The figure of 10,000 job losses, even if taken at face value, is hardly alarming when compared to the 2.5 million net new jobs created in the whole U.S. economy in 1998. In other words, total jobs eliminated in the steel industry over the course of the past year come to little more than a single business day's worth of net job creation in other sectors of the economy.

Meanwhile, the 1998 import surge shows every sign of being a passing phenomenon. According to Commerce Department figures, imports of steel mill products peaked in the third quarter of 1998 and have been declining sharply since then. Normal marketplace reactions to falling prices and rising inventories, compounded by the threat of retroactive antidumping duties, caused steel imports to plunge by 29 percent in December compared with the previous month and another 7 percent in January.
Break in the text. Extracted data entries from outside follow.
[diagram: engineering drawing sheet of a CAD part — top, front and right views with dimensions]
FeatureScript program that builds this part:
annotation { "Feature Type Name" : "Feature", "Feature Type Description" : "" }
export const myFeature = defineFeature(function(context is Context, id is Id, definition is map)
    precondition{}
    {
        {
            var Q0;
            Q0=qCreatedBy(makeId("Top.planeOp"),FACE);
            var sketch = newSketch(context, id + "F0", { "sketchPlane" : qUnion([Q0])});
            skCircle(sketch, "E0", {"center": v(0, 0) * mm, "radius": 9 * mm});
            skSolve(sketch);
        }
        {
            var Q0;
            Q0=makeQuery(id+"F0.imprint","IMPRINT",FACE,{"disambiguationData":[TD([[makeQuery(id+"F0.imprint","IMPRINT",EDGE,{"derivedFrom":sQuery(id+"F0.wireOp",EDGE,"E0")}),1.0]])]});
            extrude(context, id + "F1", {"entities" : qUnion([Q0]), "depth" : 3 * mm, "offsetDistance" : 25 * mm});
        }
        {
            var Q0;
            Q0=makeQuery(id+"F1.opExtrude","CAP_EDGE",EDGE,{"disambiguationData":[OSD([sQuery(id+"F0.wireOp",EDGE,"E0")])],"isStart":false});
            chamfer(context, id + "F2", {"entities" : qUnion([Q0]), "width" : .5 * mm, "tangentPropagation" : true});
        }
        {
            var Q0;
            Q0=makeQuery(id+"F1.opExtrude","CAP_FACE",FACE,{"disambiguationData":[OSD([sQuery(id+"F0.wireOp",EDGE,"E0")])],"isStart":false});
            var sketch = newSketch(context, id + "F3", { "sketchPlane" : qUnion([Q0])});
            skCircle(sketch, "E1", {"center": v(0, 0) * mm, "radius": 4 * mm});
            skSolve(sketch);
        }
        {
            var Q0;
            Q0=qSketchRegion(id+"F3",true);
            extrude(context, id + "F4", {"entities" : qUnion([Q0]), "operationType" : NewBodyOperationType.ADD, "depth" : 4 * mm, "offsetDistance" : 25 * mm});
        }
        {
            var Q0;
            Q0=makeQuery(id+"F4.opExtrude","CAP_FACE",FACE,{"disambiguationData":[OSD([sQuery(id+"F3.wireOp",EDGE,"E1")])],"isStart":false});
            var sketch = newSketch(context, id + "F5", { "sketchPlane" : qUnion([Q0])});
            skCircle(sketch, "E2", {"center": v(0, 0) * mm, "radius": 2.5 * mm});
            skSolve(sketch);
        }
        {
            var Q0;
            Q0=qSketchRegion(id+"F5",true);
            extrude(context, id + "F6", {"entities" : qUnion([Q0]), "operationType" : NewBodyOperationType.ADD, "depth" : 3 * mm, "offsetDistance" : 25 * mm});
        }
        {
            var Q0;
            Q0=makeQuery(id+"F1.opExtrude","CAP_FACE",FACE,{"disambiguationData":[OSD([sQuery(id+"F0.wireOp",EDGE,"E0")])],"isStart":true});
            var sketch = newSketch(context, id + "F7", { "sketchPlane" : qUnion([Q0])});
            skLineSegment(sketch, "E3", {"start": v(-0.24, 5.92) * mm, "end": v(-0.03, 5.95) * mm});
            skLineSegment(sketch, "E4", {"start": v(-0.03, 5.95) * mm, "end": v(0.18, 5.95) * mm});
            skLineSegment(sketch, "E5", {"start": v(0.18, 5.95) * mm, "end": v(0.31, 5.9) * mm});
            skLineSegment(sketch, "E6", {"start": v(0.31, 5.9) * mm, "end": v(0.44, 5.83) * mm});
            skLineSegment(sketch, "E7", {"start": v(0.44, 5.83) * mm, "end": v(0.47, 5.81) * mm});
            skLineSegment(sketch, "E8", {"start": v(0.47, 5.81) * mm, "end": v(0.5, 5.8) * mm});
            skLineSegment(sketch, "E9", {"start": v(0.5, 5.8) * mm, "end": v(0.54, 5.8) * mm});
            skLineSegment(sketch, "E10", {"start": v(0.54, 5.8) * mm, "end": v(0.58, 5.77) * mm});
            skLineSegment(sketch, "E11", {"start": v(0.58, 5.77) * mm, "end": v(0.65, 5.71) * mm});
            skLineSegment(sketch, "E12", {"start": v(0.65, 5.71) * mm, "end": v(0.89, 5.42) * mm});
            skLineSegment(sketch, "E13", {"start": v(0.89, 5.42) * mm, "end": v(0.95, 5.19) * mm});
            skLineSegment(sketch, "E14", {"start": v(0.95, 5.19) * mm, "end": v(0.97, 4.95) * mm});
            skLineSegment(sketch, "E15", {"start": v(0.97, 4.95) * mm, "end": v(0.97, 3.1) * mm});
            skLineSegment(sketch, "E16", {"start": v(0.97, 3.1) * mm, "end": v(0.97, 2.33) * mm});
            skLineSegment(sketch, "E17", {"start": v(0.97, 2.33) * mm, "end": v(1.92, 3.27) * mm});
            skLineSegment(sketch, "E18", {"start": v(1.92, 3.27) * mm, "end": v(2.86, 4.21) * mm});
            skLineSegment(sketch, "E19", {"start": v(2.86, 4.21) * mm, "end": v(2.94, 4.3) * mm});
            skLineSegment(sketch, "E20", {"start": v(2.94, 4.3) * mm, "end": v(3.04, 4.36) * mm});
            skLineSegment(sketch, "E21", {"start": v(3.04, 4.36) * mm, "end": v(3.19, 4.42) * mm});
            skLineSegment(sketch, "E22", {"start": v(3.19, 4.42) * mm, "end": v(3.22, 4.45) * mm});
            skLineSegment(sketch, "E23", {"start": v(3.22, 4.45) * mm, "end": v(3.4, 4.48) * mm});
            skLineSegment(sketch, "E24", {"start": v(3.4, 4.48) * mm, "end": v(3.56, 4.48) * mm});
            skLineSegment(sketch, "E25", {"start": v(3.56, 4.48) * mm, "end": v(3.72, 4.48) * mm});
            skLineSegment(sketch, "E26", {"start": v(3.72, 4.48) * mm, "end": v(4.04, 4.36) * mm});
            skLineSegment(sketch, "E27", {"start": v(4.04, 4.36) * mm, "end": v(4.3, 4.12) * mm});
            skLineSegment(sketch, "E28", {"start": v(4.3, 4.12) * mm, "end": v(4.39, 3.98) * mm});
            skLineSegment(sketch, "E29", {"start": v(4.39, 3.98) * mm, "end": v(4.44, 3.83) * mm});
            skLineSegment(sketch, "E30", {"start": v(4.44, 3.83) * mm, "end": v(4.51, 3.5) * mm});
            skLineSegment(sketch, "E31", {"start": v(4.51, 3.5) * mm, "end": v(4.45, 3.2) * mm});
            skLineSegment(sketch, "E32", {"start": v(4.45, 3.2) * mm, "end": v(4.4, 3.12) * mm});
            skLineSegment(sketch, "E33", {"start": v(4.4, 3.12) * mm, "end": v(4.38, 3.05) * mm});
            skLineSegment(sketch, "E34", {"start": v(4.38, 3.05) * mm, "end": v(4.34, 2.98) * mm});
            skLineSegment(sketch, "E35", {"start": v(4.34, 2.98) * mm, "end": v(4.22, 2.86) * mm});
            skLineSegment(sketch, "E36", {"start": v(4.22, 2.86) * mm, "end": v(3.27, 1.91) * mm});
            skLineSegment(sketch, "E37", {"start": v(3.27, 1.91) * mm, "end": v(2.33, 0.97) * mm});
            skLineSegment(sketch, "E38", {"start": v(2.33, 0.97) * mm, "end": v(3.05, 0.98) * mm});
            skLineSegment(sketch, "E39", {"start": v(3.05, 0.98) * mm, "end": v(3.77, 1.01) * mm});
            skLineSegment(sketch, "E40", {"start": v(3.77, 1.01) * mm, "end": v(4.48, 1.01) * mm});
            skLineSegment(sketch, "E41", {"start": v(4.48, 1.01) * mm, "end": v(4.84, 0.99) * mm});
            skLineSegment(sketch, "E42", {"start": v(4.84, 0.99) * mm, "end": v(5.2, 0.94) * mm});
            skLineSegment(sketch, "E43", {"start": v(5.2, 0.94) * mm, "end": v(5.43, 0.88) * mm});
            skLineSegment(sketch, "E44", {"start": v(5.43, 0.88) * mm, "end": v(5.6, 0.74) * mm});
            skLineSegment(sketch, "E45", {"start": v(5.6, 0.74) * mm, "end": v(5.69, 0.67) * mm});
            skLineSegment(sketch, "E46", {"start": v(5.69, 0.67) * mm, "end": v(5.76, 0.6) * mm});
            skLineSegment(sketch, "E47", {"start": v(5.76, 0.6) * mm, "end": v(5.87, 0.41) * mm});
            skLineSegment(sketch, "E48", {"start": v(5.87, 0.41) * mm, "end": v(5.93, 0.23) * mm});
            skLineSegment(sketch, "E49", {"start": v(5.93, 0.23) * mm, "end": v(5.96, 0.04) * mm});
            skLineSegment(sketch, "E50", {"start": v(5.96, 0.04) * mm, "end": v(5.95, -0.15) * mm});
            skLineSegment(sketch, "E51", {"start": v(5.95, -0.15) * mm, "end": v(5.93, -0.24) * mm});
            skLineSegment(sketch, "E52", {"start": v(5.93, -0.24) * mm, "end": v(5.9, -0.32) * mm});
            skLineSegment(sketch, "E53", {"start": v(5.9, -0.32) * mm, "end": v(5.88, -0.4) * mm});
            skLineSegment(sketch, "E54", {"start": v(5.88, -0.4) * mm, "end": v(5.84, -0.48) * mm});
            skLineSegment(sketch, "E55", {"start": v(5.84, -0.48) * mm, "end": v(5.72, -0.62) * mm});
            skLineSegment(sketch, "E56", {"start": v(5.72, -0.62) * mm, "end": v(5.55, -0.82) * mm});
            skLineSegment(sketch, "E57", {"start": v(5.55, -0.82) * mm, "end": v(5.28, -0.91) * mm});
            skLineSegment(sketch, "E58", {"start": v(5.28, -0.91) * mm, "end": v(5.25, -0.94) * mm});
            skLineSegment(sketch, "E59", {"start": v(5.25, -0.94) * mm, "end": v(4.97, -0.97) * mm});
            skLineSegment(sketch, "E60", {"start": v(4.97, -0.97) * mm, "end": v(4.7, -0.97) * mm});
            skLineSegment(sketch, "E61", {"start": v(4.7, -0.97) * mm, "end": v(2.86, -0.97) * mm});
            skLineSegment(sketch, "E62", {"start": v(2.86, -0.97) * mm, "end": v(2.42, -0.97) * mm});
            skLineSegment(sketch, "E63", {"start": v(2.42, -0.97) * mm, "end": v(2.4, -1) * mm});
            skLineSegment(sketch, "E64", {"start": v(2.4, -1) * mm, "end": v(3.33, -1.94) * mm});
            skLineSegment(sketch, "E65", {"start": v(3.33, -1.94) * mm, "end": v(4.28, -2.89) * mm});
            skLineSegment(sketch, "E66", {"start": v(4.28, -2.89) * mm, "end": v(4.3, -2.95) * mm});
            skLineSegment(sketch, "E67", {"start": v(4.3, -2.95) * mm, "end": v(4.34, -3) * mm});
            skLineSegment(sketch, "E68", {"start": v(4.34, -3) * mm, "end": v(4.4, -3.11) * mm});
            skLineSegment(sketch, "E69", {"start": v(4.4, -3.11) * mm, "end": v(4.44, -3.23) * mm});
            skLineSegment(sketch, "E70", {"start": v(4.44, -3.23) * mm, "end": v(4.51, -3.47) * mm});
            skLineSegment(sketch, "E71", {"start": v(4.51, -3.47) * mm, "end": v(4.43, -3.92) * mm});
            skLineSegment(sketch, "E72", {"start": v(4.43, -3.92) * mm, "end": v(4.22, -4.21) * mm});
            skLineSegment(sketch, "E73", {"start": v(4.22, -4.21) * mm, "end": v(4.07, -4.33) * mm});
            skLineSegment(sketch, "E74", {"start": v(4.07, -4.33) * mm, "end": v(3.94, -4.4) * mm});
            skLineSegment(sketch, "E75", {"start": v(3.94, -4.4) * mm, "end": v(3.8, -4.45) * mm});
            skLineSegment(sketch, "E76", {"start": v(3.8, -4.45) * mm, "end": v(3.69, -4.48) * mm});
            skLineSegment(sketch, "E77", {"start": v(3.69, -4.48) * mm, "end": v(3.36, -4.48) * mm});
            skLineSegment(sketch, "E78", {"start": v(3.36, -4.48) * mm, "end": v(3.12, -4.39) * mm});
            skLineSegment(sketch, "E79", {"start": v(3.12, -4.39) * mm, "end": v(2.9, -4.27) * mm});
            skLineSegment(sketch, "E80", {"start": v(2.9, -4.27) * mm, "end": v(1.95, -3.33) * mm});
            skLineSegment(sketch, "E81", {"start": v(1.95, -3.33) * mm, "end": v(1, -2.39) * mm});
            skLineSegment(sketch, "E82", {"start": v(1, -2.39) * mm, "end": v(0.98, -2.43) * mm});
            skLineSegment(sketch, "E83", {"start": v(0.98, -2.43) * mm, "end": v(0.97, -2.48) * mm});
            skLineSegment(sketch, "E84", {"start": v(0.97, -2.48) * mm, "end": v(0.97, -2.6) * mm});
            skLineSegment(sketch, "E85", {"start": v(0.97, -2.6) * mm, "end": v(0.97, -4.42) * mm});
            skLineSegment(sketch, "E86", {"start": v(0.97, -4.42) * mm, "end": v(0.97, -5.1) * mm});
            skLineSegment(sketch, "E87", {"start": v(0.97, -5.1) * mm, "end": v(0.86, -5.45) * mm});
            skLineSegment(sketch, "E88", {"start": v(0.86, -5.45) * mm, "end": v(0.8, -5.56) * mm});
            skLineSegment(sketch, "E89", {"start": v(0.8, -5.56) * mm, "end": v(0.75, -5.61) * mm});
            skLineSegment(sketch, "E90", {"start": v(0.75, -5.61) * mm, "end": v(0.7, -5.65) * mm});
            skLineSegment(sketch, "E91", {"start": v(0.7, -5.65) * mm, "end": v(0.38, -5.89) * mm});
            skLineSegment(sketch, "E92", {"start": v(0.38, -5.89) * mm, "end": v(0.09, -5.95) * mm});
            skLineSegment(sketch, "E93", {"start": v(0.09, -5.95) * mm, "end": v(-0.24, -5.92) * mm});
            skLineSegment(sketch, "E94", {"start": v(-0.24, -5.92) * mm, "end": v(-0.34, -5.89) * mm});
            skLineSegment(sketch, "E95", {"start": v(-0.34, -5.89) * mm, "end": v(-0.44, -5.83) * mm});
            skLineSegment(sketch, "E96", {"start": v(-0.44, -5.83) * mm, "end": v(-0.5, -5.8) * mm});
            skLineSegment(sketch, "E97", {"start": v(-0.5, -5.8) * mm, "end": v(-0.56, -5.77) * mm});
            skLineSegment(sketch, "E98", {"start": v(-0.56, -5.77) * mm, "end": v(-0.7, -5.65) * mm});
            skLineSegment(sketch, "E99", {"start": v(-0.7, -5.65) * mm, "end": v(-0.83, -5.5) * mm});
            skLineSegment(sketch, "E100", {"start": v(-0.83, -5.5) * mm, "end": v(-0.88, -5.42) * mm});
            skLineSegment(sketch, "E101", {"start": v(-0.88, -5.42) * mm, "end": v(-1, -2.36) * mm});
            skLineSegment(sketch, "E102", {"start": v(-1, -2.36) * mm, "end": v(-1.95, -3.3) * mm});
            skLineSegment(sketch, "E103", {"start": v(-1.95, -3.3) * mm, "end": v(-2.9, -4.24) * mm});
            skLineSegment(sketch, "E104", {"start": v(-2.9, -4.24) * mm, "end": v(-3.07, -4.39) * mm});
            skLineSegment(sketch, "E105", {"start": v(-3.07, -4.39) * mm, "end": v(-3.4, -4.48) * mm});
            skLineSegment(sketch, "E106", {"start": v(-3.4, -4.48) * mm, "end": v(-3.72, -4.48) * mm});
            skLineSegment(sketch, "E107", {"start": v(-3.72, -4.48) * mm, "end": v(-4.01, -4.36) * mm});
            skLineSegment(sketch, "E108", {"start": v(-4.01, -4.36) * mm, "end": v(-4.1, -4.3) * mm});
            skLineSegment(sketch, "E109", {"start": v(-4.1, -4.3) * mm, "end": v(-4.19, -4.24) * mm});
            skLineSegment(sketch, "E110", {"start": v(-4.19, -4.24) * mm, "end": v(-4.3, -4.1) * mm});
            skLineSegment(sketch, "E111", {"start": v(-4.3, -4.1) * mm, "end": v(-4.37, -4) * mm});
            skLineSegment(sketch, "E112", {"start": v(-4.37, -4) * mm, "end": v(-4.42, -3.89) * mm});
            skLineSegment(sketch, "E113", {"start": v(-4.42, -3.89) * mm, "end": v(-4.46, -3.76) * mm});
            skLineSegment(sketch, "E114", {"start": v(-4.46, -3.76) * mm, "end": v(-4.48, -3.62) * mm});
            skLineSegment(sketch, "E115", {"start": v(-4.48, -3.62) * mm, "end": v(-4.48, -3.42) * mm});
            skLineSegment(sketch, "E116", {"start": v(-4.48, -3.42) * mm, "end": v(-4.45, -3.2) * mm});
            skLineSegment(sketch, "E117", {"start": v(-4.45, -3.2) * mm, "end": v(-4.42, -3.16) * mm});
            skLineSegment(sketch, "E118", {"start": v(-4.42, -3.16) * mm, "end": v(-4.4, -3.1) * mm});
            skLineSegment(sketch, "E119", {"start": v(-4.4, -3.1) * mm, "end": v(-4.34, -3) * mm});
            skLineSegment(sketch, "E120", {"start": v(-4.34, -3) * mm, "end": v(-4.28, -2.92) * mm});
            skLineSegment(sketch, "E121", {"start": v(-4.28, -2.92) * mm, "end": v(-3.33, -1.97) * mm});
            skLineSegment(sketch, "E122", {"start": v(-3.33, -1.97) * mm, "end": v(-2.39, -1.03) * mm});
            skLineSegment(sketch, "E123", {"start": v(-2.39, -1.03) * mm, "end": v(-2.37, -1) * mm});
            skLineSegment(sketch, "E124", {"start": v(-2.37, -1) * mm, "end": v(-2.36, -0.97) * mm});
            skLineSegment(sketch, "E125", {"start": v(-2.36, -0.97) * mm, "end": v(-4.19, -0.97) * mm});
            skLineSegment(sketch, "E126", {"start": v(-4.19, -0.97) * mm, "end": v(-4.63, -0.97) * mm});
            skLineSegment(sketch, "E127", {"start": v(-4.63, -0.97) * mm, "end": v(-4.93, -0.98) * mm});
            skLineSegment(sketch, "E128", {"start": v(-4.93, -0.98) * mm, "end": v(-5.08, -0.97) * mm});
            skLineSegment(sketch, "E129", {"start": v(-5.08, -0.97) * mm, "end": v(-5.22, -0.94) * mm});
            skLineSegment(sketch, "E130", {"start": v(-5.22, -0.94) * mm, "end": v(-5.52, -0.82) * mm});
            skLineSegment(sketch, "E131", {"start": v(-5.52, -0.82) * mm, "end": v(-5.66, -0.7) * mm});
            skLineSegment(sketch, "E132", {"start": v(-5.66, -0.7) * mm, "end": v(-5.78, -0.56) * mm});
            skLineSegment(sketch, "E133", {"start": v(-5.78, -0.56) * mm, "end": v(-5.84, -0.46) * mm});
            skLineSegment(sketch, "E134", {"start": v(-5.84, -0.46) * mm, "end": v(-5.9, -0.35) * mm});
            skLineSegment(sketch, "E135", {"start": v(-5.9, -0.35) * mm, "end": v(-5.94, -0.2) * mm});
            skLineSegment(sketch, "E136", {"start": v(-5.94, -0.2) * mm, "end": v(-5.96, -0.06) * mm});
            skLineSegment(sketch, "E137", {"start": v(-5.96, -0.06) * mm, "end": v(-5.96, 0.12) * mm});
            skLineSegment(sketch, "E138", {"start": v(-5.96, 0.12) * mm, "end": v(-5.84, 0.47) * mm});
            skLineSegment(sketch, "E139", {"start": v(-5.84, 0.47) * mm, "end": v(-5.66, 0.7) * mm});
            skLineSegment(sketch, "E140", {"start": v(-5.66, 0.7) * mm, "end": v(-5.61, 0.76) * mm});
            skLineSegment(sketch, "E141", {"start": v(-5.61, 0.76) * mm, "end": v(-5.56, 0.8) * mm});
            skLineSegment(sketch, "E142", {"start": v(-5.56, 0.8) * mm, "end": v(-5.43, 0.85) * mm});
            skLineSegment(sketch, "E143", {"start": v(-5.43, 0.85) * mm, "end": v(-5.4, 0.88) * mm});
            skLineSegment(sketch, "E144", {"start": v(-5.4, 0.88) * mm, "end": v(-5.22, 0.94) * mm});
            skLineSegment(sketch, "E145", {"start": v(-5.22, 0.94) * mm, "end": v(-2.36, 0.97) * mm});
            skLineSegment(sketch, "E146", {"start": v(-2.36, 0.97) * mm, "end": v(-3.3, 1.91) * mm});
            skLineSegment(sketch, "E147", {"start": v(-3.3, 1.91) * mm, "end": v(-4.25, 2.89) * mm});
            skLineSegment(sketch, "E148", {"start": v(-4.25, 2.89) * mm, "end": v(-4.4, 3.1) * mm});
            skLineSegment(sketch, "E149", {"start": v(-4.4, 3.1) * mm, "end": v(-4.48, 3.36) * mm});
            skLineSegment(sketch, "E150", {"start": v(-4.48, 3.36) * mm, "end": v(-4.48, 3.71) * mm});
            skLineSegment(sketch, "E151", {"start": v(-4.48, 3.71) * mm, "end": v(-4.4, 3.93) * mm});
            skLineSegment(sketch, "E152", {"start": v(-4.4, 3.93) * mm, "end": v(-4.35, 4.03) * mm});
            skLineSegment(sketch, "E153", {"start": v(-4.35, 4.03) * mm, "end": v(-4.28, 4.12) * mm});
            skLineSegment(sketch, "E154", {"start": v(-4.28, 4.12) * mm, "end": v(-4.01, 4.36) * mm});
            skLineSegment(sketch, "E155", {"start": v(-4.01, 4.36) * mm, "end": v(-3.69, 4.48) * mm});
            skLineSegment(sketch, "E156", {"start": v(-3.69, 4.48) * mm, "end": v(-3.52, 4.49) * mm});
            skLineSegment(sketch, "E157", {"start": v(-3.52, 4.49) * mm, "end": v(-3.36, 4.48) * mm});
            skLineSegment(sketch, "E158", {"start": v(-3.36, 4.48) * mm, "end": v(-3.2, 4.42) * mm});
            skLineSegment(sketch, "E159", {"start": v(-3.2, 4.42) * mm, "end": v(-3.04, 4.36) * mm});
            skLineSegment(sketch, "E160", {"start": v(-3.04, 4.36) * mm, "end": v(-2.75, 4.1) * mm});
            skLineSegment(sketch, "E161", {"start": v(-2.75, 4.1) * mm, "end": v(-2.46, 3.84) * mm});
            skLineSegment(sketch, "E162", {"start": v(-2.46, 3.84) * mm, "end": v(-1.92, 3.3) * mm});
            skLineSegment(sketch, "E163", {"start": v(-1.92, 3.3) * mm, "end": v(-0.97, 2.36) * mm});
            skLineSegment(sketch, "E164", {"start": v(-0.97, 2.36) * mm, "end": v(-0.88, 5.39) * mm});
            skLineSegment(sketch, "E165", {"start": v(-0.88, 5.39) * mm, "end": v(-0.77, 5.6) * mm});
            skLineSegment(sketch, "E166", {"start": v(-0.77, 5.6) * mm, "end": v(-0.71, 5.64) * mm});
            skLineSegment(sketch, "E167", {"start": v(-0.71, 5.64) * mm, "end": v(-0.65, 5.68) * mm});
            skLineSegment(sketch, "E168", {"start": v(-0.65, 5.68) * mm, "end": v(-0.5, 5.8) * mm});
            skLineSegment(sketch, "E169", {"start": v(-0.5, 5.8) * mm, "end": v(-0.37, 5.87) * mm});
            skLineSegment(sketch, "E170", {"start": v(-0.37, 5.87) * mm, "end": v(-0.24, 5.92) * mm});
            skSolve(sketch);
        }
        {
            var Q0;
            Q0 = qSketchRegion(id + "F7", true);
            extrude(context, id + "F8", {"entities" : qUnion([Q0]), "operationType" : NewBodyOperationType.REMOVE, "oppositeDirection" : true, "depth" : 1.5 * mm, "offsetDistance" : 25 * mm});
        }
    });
Hot-rolled steel imports from Japan, Brazil and Russia -- the products targeted by the antidumping petitions -- have dried up, falling to only 4 percent of their November 1998 levels. The AISI reports that total steel imports in January 1999 fell to 2,669,000 tons, less than the monthly average of 2,729,000 tons imported during the last "pre-crisis" quarter of April-June 1997.

Another factor also contributed to the steel industry's difficulties during 1998. The General Motors labor dispute in June 1998 sharply cut domestic demand for steel in the second quarter. The sudden fall in demand left domestic steel mills with significant overcapacity and rising inventories, driving down prices further. That temporary disruption of the steel market ended with the resolution of the strike.

Despite recent problems, prospects for the U.S. steel industry look positive. Domestic demand is expected to remain strong, especially in the automotive sector, and exports could pick up in 1999 as demand in East Asia begins to recover. After bottoming out in the fourth quarter of 1998, steel prices are expected to rise in 1999; indeed, numerous U.S. mills have announced price hikes in the past few weeks.

American steel makers admittedly have experienced a tough couple of quarters. These challenging times, though, do not constitute a "crisis." They do not threaten the future of the industry. And they certainly do not justify resort to ill-conceived protectionist policies that would injure downstream U.S. industries and flout our international obligations.